Should you ever have the joy of dislocating a finger, here is some of what I have learned:

  • Splinting should be done for no more than one week and gentle manipulation should begin immediately after the splint is removed, even with an avulsion fracture. This probably won’t be much fun as the finger will still be swollen and painful to the touch. My accident was three months old when I saw my current hand surgeon and was splinted far too long so my situation was a bit more challenging.
  • Aggressive range-of-motion therapy can be an option, and was for me. I see my therapist twice weekly for 12 weeks. She is an angel, even though she often hurts me. 😢
  • If hand therapy doesn’t work, surgery would be a next option. I have found a great hand therapy specialist and she doesn’t see surgery in my future. Yay!! Finding a good therapist who will customize a program for you is a must.
  • Be prepared for slow progress. I wake each morning feeling like I am starting all over again, which I am told will probably be the case for the next six months. Patience definitely is a virtue at times like this.
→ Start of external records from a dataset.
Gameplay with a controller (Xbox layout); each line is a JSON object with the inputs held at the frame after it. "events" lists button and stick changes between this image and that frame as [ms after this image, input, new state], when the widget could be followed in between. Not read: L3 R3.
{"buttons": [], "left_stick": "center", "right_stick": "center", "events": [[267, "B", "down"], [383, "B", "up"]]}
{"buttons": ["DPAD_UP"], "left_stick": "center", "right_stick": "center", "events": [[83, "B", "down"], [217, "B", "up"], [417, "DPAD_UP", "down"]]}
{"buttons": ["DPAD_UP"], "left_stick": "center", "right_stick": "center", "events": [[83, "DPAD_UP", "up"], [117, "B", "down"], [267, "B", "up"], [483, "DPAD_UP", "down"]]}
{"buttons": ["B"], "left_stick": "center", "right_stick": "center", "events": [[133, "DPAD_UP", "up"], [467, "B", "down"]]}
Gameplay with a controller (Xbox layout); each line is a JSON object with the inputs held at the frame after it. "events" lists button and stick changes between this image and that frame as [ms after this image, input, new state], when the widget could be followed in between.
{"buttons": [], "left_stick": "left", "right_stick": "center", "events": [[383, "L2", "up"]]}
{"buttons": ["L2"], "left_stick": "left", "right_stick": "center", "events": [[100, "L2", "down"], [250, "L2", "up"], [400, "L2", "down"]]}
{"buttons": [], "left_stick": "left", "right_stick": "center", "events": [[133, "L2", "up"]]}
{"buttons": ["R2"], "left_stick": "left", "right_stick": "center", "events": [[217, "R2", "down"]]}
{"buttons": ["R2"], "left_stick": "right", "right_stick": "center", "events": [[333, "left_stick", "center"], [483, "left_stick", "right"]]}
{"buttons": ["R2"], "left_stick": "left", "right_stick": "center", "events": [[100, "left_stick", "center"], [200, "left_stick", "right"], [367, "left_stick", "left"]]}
  • Finger dislocations take a minimum of 8 months to heal. It is no wonder my finger is still swollen and stiff, along with other fingers as well.

I’m sad to say that our summer plans for Yellowstone National Park have been disrupted as I focus on getting my hand back in shape. I will be living vicariously through all of you and spending more time discovering the beauty right outside my door. Sometimes we just need to slow down a bit to find that beauty.